A force de chercher à éviter l’ennui contre vents et marées et de se programmer des occupations pour chaque heure de la vie, ne risquons-nous pas de basculer sans y penser de la frénésie à la dépression ? Les spécialistes soulignent en effet l’importance de ce temps de vacuité où notre esprit peut enfin vagabonder. Explications.
L’ennui, un mal nécessaire ?
De la « tristesse profonde » à la « mélancolie vague », les définitions de l’ennui dans le Petit Robert n’évoquent rien de positif… Au contraire ! Le psychiatre Patrick Lemoine, auteur du si joyeux « S’ennuyer, quel bonheur ! » (Editions Armand Colin, 2007) donne lui aussi une définition assez grise d’une telle émotion : « Il s’agit d’un sentiment pénible ressenti quand on est condamné à une inaction et lorsque notre niveau de vigilance est insuffisant pour penser ». On comprend mieux qu’on cherche ainsi à l’éviter comme la peste ! Il poursuit pourtant son explication en soulignant qu’il s’agit néanmoins d’un élément important dans la construction de notre bien-être : « L’ennui est le miroir de l’âme : il constitue une parenthèse indispensable au cours de laquelle on peut rêvasser, se projeter et finalement inventer sa vie. D’une manière pas vraiment consciente. Même si l’ennui est aussi à consommer avec modération ! C’est en fait l’alternance entre l’action et l’inaction qui est nécessaire », poursuit le spécialiste.
Apprendre à ne rien faire …
Pas facile pourtant de rester inoccupé dans un monde qui nous incite à en faire toujours davantage : « L’ennui est culturel, souligne le Dr Lemoine. D’un côté, nous avons les Latins qui savent encore sacrifier à la paresse, et de l’autre, les Anglo-Saxons qui ont le culte de la productivité et de l’efficacité. Le problème est que ces derniers sont en train de tous nous influencer ».
Alors, comment résister à une telle injonction de rentabilité ? Il faut accepter sinon de ne rien faire, au moins de ne pas toujours faire quelque chose. Se laisser porter par le temps qui file, dans une voiture, dans un train, dans une salle d’attente, sans écouter ni radio, ni musique, sans la tentation permanente de s’occuper les mains ou la tête ; passer des moments de vacances dans sa chaise longue à regarder les nuages passer ou le vent souffler dans les branches ; résister aux loisirs à thème et parfois accepter d'être désoeuvré. Non seulement ne pas craindre l’ennui mais apprendre à l’aimer comme une chose très rare, donc précieuse au cœur de nos vies si bien remplies.

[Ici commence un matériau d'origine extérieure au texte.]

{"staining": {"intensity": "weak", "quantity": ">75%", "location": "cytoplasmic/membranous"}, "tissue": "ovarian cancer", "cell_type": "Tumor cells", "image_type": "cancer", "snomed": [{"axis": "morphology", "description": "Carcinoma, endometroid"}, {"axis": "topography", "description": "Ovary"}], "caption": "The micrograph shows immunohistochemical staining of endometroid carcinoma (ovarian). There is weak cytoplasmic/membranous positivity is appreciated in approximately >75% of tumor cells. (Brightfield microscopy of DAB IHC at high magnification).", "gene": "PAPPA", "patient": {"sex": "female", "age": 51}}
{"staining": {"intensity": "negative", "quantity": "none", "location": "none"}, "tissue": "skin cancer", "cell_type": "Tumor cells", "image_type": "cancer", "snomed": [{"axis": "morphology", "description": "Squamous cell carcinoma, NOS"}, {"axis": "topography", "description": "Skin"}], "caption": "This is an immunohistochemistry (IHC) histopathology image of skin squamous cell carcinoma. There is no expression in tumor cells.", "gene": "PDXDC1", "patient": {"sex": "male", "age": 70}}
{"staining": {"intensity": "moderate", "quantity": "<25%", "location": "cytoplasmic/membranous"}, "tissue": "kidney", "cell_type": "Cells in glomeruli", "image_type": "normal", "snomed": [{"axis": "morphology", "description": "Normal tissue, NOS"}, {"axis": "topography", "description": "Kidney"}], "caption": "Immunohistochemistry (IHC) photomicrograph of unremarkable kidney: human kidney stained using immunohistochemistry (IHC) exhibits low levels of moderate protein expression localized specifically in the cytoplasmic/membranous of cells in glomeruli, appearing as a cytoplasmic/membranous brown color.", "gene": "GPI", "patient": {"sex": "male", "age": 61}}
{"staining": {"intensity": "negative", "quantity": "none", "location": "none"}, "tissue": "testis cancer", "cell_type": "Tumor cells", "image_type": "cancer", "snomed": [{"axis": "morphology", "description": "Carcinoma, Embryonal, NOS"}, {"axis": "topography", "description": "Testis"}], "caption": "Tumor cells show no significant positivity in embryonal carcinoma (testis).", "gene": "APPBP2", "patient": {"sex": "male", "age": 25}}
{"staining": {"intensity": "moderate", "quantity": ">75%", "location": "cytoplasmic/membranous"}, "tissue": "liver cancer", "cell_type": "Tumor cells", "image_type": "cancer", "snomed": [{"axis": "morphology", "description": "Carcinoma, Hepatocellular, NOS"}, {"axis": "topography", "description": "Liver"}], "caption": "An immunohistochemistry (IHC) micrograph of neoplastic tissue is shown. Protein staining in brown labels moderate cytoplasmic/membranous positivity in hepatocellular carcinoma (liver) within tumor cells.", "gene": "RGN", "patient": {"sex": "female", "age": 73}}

En finir avec la frénésie pour nos petits
N’oublions pas enfin qu’un tel temps de vacuité est particulièrement nécessaire aux enfants pour les aider à se construire et à apprendre à définir leurs désirs : « Qui n’a pas connu d’interminables dimanches après-midi, dont on se souvient pourtant une fois adulte avec nostalgie ?, interroge Patrick Lemoine. Ce sont bien dans de tels instants que l’on a tous rêvé notre vie. »
Martine Teillac, psychothérapeute et psychanalyste, est d’accord avec une telle proposition : « Eviter l’ennui chez l’enfant, c’est le couper de son imaginaire. Ce sentiment est à la fois angoissant et stimulant, car il fait prendre conscience du temps qui passe sans nous, tout en nous permettant de faire preuve de créativité pour l’apprivoiser. L’enfant a aussi besoin de ce moment pour se connecter avec ce qu’il porte de plus profond en lui. S’il est tout le temps tourné vers l’extérieur, il est privé de ses émotions, on l’empêche de développer ses capacités d’introspection. »
Aux parents donc de ne pas projeter avec excès leur soif de réussite et de connaissance sur leurs enfants, de ne pas non plus systématiquement aller au-devant de leur désir et de leur laisser le temps de rêver, sans s’angoisser pour eux.